Created by Oreo and ad agency FCB to celebrate 100 years of the brand in the US, technology sat at the heart of the Daily Twist campaign. The goal was to create a responsive and quirky way to allow Oreo to become part of the news every day. Geeks at Oreo worked each day for 100 days to monitor the news and portray a big event through the eyes of an Oreo Cookie. These were distributed on Facebook, Pinterest and Twitter as well as being archived on a specially designed website. Even Prezly got a mention… 🙂
This formed the basis for a PR campaign that pushed social media to new levels with messages viewed on Facebook over 433 million times. The Daily twist campaign went beyond these communities though and generated more than 2,600 media stories around the world.
Paddy Power, “Sky Tweeting”
Irreverent gambling company and true PR geeks, Paddy Power wanted to support the European team at the Ryder Cup and build interest in betting.
The solution thought up by out-of-home media agency CURB? Fan messages on Twitter appearing in the sky above the golf course during play. Paddy Power sent the messages to pilots of five small planes flying 10,000 feet above the golf course who then wrote the words in smoke. This was possible thanks to on-board computers that controlled the smoke output to turn the planes into giant printers, each message took 90 seconds to form and spanned 5 miles.
The campaign brought Twitter into the physical world on a grand scale via the latest technology.
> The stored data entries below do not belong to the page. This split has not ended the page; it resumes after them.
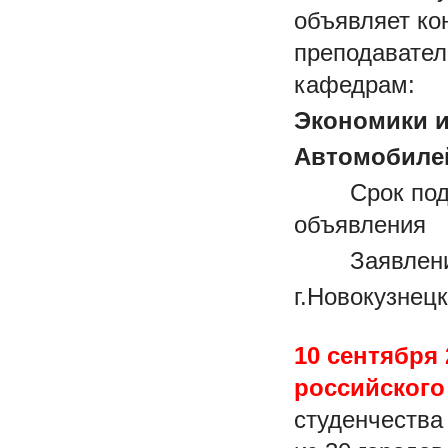
объявляет ко
преподавател
кафедрам:
Экономики и
Автомобилей
Срок подачи
объявления
Заявления и
г.Новокузнецк
10 сентября 
российского
студенчества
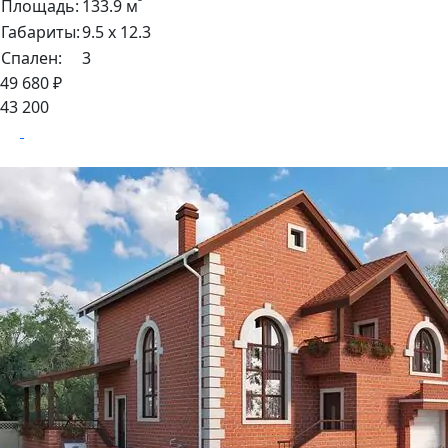
²
Площадь:
133.9 м
Габариты:
9.5 х 12.3
Спален:
3
49 680 ₽
43 200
Tweets in the sky were visible for 20 miles and the campaign was featured by more than 300 publications worldwide, across thousands of online titles and achieved over 10 hours of live TV coverage in the UK and US.
Qualcomm, “Best Bus Stop Ever”
The kings of mobile technology, Qualcomm combined the online and offline world to great effect a stunt to promote their mobile chips. The company set out to show how the real life could be more exciting using mobile. Firstly Qualcomm took over a billboard and posted an advertisement telling people to visit a specific URL if they were bored. The lucky ones who did were in for a surprise, we’ll let the video do the talking on this one.
A little less high-tech than some of the stunts above but it created a PR moment which people would remember for ever. The video of the stunt gained over 2 million YouTube views in just two days.
Coca-Cola “The Invisible Coca-Cola Machine”
Coke wanted to reach out to young couples celebrating Valentine’s Day as part of its “Share a Coke” campaign. So it hit on the idea of a vending machine that only couples could see while remaining invisible to sad singletons. Coke’s clever blend of relevancy, visuals and personalisation gave this campaign a real feel-good factor.
The stunt used image recognition technology embedded in the signage near the machine to detect passing couples. Once detected, the machine was revealed from behind a dark screen, complete with a light show. Then things got really geeky: the machines used voice recognition technology to personalize each chilled Coke can with the name of the couple.
Starting life as a small stunt filmed for YouTube, the campaign generated news coverage across the world and provided signs of the trends to come in terms of targeting and personalized tech in PR campaigns.